PRÓLOGO
En junio de 1996,
algunos estudiantes de la Facultad de Filosofía y Humanidades
de la Universidad de Chile me invitaron a conversar con ellos sobre
el estado actual de la crítica literaria en nuestro país
o, quizás si inducidos por el entusiasmo cosmopolita que les
despertaba la transnacionalización de los tiempos que corren,
para conversar con ellos acerca del estado actual de los estudios sobre
la literatura, entre nosotros, en el medio académico chileno
y aun más allá. A mí la invitación de esos
muchachos y muchachas me atrajo por dos razones. Primero, porque me
daba la ocasión de ocuparme demoradamente de ciertos asuntos
que me interesan, que son materia de los seminarios de posgrado que
enseño en la Universidad y respecto de los cuales hacía
ya tiempo que yo deseaba organizar un cuerpo de ideas más o menos
sistemático; y, segundo, porque el convite del cual me hacían
objeto se producía cuando en uno de los medios de comunicación
santiaguinos se estaba ventilando algo así como un confuso debate
en torno a la crítica literaria. En lo que sigue, el lector encontrará
una revisión y una profundización de los conceptos que
entonces expuse. Pero también debo confesarle que, aunque aquel
acalorado debate de los críticos públicos constituyó
un acicate poderoso para el desarrollo de mi pensamiento, no estuvo
entre mis propósitos suscribir o rebatir, ni en la exposición
que hice ante los jóvenes universitarios ni en las páginas
que siguen, tales o cuales de las diversas opciones teóricas
y metodológicas con las que los polemistas midieron sus fuerzas.
Me limito a observar en el episodio en cuestión los síntomas
de un desasosiego al que entiendo investigable y cuyas causas intuyo
que podrían ser un poco más complejas de lo que sus protagonistas
dieron pruebas de percibir a lo largo de aquellas nunca obsoletas discusiones.

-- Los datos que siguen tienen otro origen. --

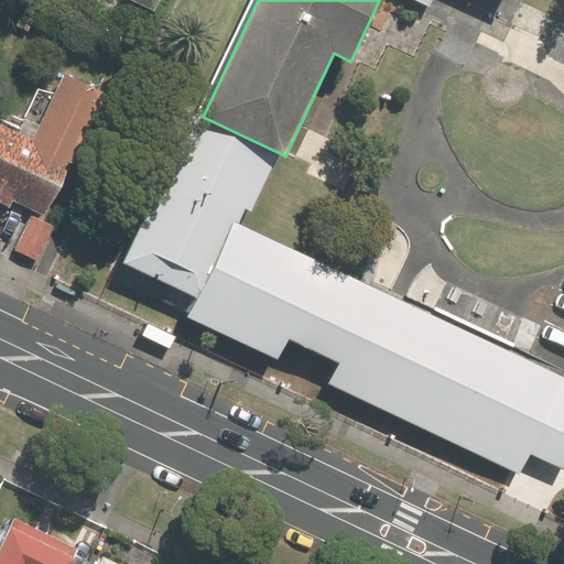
[(9,198),(44,215),(101,91),(62,73),(31,139),(0,125),(0,201),(7,204),(9,198)]
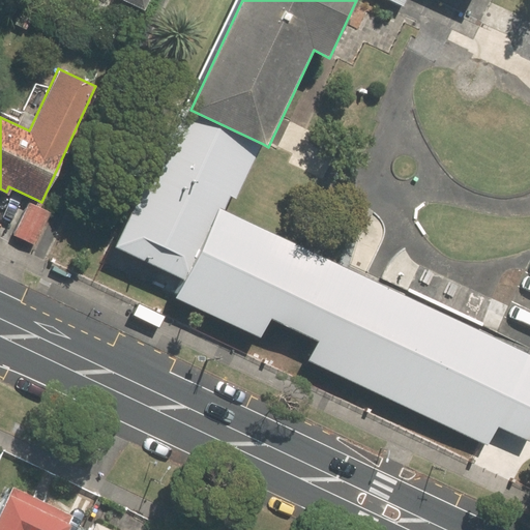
[(236,199),(263,144),(190,110),(184,107),(116,245),(185,280),(221,207),(225,209),(231,196),(236,199)]
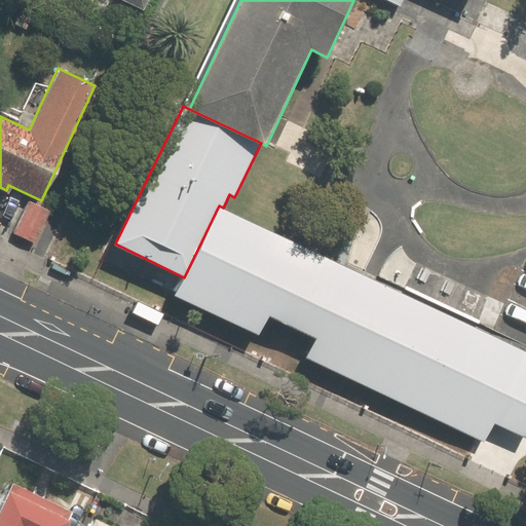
[(525,351),(223,208),(219,205),(184,277),(175,296),(259,335),(267,316),(315,339),(306,358),(485,442),(495,422),(525,438),(525,351)]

A la averiguación de cuáles pudieran ser tales causas,
así como al despliegue de un conjunto de problemas que yo no
siento que hayan sido parte de la disputa aludida, dedico el presente
trabajo. Pienso que las diez tesis que lo articulan, cuyos enunciados
anoto en cursiva en los comienzos de cada capítulo, pudieran
aprovecharse como elementos de juicio cuando se intente confeccionar
el panorama de las tendencias que caracterizan
la etapa actual en la historia de la disciplina aunque, por otro lado,
ellas sean también el receptáculo de una posición
y un argumento personales. En este último sentido, no me parece
prematuro adelantarle aquí al lector algo que él descubrirá
de todos modos: que mi escritura aparece a menudo coloreada con los
tintes de mis propias opciones, si bien después del muy largo
trecho que llevo ya recorrido en el transcurso de mi historia profesional
no veo cómo podría yo reivindicar para lo que afirmo una
neutralidad en la que no creo y a la que ni siquiera estoy seguro de
que tenga derecho la lengua de las matemáticas. De vuelta de
un verdadero torneo de cientificismo, pudiera ser que la única
cosa en la que estamos hoy de acuerdo los críticos chilenos de
mi generación sea la imposibilidad de desembarazarnos del sujeto
que somos. Hablamos como ese que somos, para acertar a veces, pero también
para errar, para dar en el clavo y para equivocarnos con toda la falibilidad
que es inherente a la testaruda incerteza de nuestro trabajo.
Agradezco a la Facultad de Filosofía y Humanidades de la Universidad
de Chile, que me becó en 1999 para escribir la última
parte del manuscrito; también, a Rolando Carrasco, Marcela Orellana,
Pablo Oyarzún, José Luis Martínez, Naín
Nómez, Manuel Ramírez y Leandro Urbina, que lo leyeron
e hicieron indicaciones que valoro; y, muy especialmente, a Lucía
Invernizzi, quien con su caritativa firmeza impidió que yo lo
siguiera corrigiendo. El libro lo dedico, como era de esperarse y corresponde,
a mis estudiantes de las Universidades de Chile y de Santiago de Chile.